Entries supplied:
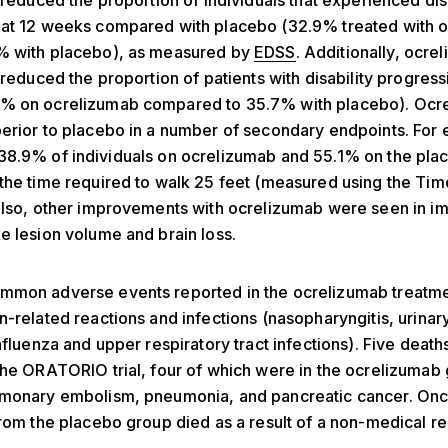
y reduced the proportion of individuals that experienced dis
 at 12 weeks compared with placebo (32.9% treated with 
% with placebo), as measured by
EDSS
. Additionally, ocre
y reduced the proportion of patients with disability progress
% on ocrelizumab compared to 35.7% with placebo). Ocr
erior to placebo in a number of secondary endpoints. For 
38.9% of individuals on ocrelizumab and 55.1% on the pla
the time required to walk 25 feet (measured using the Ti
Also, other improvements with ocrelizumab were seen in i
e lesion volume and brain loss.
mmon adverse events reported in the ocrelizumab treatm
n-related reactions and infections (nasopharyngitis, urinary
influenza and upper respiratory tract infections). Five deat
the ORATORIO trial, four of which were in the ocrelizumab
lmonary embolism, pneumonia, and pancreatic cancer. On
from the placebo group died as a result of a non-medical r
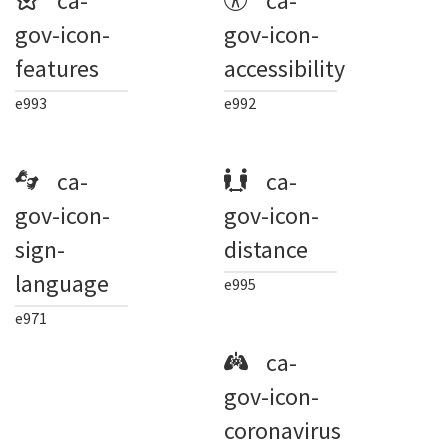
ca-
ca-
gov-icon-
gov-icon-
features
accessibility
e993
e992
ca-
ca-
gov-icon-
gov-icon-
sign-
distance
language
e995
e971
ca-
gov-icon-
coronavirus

--

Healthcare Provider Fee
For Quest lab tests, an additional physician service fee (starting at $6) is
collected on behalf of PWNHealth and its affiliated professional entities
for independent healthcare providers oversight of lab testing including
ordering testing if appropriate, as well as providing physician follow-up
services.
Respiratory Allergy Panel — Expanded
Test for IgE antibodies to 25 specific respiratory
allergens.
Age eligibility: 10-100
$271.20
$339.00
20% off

...

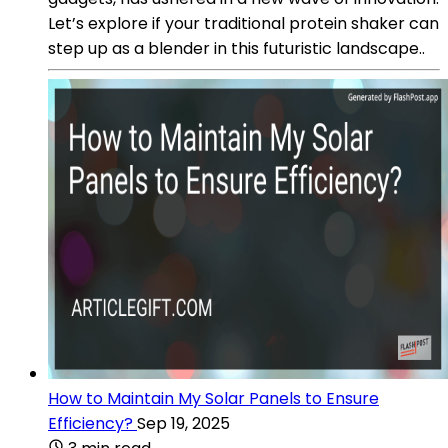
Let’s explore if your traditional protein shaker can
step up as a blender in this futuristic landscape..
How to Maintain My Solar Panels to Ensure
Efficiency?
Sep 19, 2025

How to complete this task: Count every line in the listing above where the string "with" occurs, and report the count and nothing more.

Answer section: 5